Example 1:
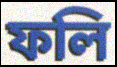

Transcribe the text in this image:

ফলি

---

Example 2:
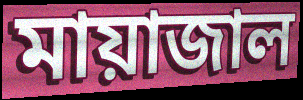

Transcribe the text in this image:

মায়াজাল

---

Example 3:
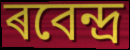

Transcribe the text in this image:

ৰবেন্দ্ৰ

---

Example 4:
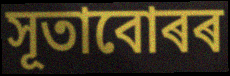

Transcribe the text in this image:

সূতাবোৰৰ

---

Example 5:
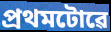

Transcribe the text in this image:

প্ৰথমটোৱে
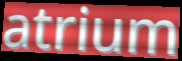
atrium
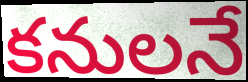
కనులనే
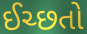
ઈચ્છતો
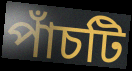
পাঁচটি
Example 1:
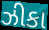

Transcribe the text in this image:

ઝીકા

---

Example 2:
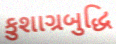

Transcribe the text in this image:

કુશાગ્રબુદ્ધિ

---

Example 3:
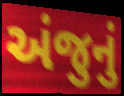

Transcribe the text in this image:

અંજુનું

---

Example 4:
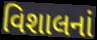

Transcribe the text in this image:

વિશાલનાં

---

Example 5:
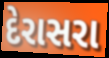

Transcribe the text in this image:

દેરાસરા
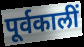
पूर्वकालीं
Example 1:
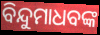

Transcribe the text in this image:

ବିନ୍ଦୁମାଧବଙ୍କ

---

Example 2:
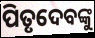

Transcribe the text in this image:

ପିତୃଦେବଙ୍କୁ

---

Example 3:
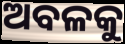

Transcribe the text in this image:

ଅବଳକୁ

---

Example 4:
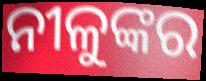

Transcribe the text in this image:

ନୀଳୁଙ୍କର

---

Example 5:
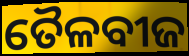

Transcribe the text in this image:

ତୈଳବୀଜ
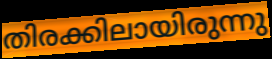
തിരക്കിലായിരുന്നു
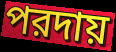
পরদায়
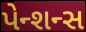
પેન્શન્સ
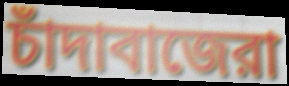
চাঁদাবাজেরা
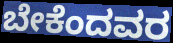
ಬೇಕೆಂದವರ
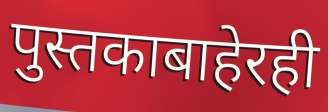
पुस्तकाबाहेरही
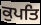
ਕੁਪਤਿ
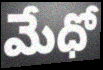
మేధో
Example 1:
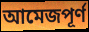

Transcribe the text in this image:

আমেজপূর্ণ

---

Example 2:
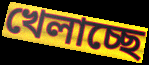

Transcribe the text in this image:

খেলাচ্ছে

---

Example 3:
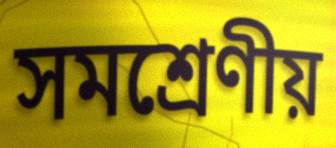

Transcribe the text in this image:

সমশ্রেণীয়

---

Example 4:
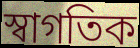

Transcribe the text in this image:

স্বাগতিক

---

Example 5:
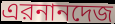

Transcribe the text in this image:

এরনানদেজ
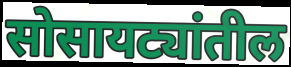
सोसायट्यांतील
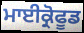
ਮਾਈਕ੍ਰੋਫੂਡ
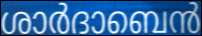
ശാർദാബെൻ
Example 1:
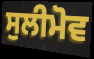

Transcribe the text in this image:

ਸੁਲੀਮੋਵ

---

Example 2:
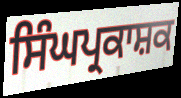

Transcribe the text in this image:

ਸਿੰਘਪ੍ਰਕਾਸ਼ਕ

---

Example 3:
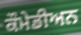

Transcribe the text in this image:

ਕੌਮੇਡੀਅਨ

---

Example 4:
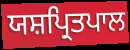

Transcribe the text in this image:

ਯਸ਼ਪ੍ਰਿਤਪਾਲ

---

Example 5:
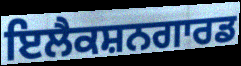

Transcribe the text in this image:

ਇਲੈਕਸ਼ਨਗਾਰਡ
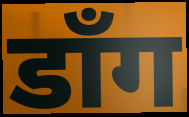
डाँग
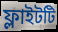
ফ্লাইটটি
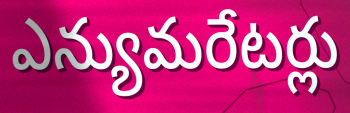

• **What you are asked to do**
Copy out the entire listing above word for word, leaving out the pictures.

• **Output for this exercise**
Example 1:

Transcribe the text in this image:

ফলি

---

Example 2:

Transcribe the text in this image:

মায়াজাল

---

Example 3:

Transcribe the text in this image:

ৰবেন্দ্ৰ

---

Example 4:

Transcribe the text in this image:

সূতাবোৰৰ

---

Example 5:

Transcribe the text in this image:

প্ৰথমটোৱে
atrium
కనులనే
ઈચ્છતો
পাঁচটি
Example 1:

Transcribe the text in this image:

ઝીકા

---

Example 2:

Transcribe the text in this image:

કુશાગ્રબુદ્ધિ

---

Example 3:

Transcribe the text in this image:

અંજુનું

---

Example 4:

Transcribe the text in this image:

વિશાલનાં

---

Example 5:

Transcribe the text in this image:

દેરાસરા
पूर्वकालीं
Example 1:

Transcribe the text in this image:

ବିନ୍ଦୁମାଧବଙ୍କ

---

Example 2:

Transcribe the text in this image:

ପିତୃଦେବଙ୍କୁ

---

Example 3:

Transcribe the text in this image:

ଅବଳକୁ

---

Example 4:

Transcribe the text in this image:

ନୀଳୁଙ୍କର

---

Example 5:

Transcribe the text in this image:

ତୈଳବୀଜ
തിരക്കിലായിരുന്നു
পরদায়
પેન્શન્સ
চাঁদাবাজেরা
ಬೇಕೆಂದವರ
पुस्तकाबाहेरही
ਕੁਪਤਿ
మేధో
Example 1:

Transcribe the text in this image:

আমেজপূর্ণ

---

Example 2:

Transcribe the text in this image:

খেলাচ্ছে

---

Example 3:

Transcribe the text in this image:

সমশ্রেণীয়

---

Example 4:

Transcribe the text in this image:

স্বাগতিক

---

Example 5:

Transcribe the text in this image:

এরনানদেজ
सोसायट्यांतील
ਮਾਈਕ੍ਰੋਫੂਡ
ശാർദാബെൻ
Example 1:

Transcribe the text in this image:

ਸੁਲੀਮੋਵ

---

Example 2:

Transcribe the text in this image:

ਸਿੰਘਪ੍ਰਕਾਸ਼ਕ

---

Example 3:

Transcribe the text in this image:

ਕੌਮੇਡੀਅਨ

---

Example 4:

Transcribe the text in this image:

ਯਸ਼ਪ੍ਰਿਤਪਾਲ

---

Example 5:

Transcribe the text in this image:

ਇਲੈਕਸ਼ਨਗਾਰਡ
डाँग
ফ্লাইটটি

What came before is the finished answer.